··· Data records ···
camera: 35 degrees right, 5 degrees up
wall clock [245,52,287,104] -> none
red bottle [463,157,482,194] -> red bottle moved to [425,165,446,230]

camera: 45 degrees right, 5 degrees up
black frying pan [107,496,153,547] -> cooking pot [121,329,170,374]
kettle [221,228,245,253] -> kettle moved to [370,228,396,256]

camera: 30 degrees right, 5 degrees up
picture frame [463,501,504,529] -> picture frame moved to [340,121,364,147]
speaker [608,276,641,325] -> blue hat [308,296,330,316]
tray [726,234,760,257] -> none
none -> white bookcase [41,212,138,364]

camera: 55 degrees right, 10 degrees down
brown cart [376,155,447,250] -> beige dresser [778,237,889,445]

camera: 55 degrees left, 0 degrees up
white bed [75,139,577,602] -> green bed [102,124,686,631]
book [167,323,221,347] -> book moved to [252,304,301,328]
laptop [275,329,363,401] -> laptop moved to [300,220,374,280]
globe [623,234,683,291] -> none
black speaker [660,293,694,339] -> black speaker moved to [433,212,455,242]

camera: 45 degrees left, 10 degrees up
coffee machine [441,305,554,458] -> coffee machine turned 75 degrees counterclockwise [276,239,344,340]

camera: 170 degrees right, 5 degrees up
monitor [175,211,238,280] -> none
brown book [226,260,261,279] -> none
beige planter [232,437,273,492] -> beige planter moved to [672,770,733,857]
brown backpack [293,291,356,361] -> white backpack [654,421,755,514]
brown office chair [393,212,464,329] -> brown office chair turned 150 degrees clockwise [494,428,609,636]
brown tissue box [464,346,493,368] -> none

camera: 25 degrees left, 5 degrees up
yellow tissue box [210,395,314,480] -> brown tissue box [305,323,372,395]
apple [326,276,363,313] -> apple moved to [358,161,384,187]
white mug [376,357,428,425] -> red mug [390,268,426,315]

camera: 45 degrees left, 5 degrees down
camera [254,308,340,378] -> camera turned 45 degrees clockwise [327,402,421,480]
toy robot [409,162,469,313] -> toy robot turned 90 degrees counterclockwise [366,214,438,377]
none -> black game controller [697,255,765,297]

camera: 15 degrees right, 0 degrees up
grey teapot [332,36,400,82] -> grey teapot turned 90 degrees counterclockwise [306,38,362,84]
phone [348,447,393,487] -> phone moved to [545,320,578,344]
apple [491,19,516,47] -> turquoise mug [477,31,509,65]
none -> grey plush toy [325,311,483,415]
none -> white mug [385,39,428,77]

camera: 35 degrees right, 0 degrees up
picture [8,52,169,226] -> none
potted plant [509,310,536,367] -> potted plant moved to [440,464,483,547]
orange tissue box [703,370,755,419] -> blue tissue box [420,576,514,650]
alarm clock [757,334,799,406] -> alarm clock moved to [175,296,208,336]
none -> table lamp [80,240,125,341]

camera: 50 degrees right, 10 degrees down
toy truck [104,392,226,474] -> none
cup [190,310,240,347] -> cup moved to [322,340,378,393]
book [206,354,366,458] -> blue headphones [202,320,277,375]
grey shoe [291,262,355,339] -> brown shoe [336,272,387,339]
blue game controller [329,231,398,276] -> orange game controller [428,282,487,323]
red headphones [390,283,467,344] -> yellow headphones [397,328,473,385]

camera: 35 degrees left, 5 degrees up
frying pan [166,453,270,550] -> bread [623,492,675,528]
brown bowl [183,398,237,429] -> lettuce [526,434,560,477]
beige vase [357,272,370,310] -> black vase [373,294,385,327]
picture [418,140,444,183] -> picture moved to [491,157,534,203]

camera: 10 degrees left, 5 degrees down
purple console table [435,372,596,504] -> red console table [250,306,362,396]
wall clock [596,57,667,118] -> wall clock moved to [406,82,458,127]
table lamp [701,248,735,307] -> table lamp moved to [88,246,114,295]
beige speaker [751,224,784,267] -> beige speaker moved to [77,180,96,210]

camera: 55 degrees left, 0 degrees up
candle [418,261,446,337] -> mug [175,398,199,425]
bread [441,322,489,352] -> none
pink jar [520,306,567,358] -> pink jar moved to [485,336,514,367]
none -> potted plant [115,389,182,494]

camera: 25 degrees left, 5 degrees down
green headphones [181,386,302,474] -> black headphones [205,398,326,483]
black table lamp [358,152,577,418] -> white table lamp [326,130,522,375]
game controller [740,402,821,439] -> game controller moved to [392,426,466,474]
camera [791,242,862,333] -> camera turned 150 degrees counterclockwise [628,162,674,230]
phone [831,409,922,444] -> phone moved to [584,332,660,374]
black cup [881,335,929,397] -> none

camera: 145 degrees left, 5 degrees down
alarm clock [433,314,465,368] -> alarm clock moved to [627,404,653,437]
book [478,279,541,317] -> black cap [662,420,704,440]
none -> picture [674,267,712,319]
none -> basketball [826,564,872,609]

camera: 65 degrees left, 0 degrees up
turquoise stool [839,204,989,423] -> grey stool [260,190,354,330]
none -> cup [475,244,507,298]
···
• **Task goal**
Your answer must consist of every line in the listing that contains "potted".

• **Your response**
potted plant [509,310,536,367] -> potted plant moved to [440,464,483,547]
none -> potted plant [115,389,182,494]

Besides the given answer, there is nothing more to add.